Van Zyl, in his ratty Kaizer Chiefs football T-shirt and shorts, was standing there. Not doing anything, just standing there.
“Stop watching me, you bloody son of a bitc
h!” she screamed at him. “So help me, I’ll have someone shoot you! And do something useful for once! Get the medicines I ordered!”
“Take it easy, bokkie. I’ll catch you later,” he said, holding up his hands in mock surrender and walking away.
She put her hands to her face. She wasn’t helping these people or herself. Why was she here? And an inner voice whispered: Because you know he’ll find you here.
She shook her head. Ce n’est pas moi, she told herself. It’s not me. She went back into the hospital tent. The heat and stench were overpowering.

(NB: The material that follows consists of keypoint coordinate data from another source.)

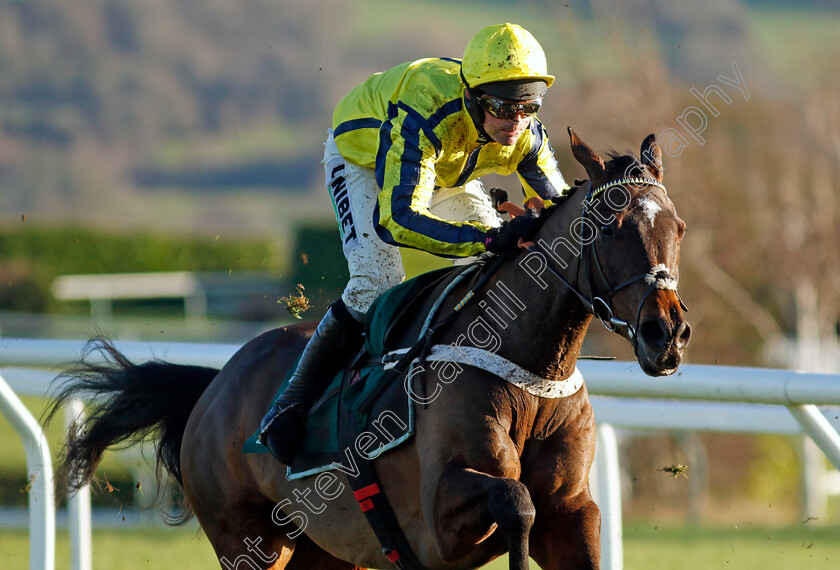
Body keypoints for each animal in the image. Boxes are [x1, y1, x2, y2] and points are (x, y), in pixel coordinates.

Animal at [46, 129, 688, 568]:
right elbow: (517, 500)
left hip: (326, 553)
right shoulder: (441, 517)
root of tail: (215, 384)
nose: (668, 334)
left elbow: (555, 512)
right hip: (247, 539)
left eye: (677, 228)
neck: (528, 370)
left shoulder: (575, 511)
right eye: (610, 227)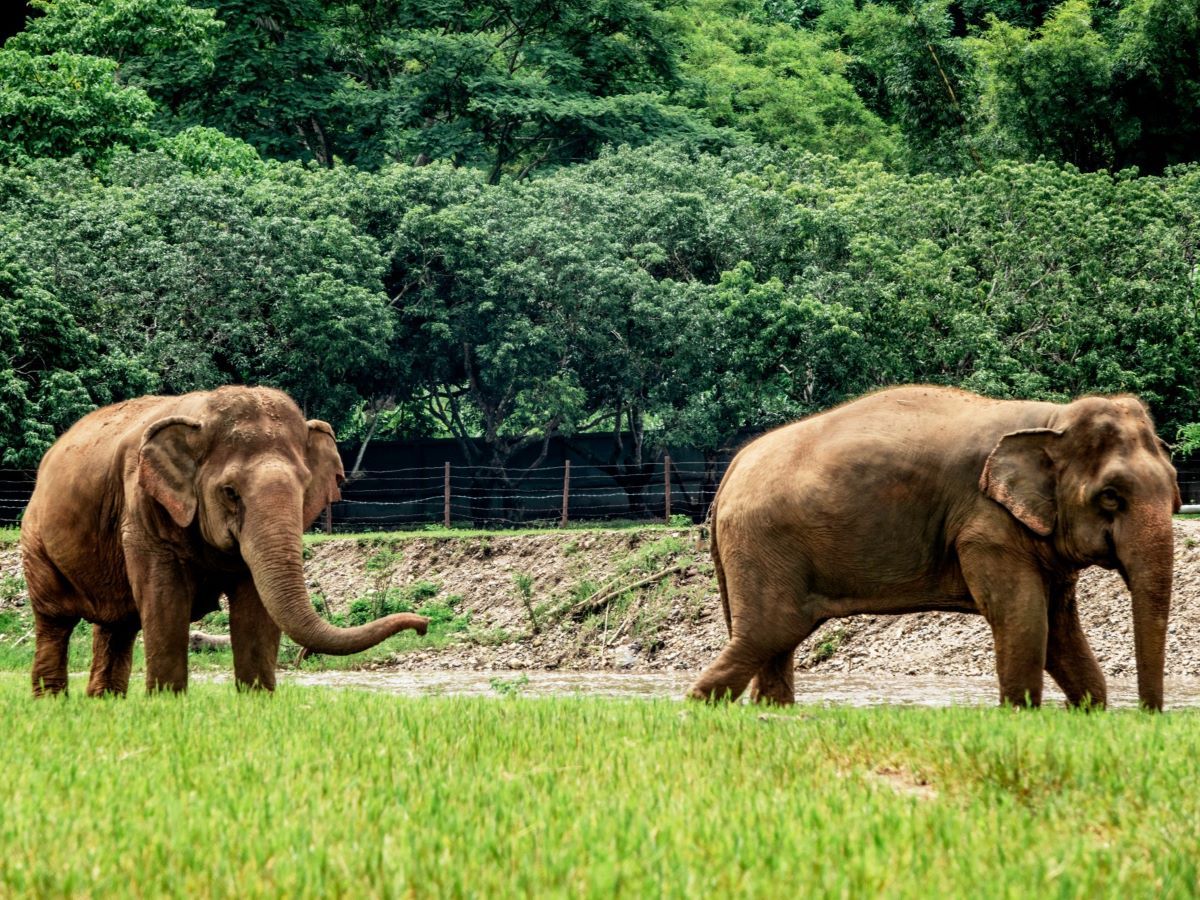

“Merde,” she said aloud, and went back to work.
CHAPTER SIXTEEN
Gràcia,
Barcelona, Spain
Marchena, the CNI agent who hadn’t showed at the RDV set up by Shaefer at the Plaça Vicenç Martorell, was a tall balding man in a gray suit and dark shirt. He had the look of casual authority, like a professional soccer coach, Scorpion thought as he watched him get into his car, a bright red BMW Series 6 coupe in the office building’s underground garage. The Barcelona branch of the Spanish intelligence service, the Centro Nacional de Inteligencia, was headquartered in the building, using the cover of a construction machinery company, Grupo Puentas y Gracia. He treats himself well, this Marchena, Scorpion mused as he walked over and rapped on the driver’s window with the Walther pistol.
“Qué diables!” Marchena exclaimed in Catalan. What the hell!
Scorpion motioned with the Walther for Marchena to unlock the passenger door. It took Marchena a second to figure it out that there wasn’t enough time to start the car and drive before the stranger with the gun and wearing a blond surfer boy wig could shoot. Marchena pressed the unlock button and Scorpion got in.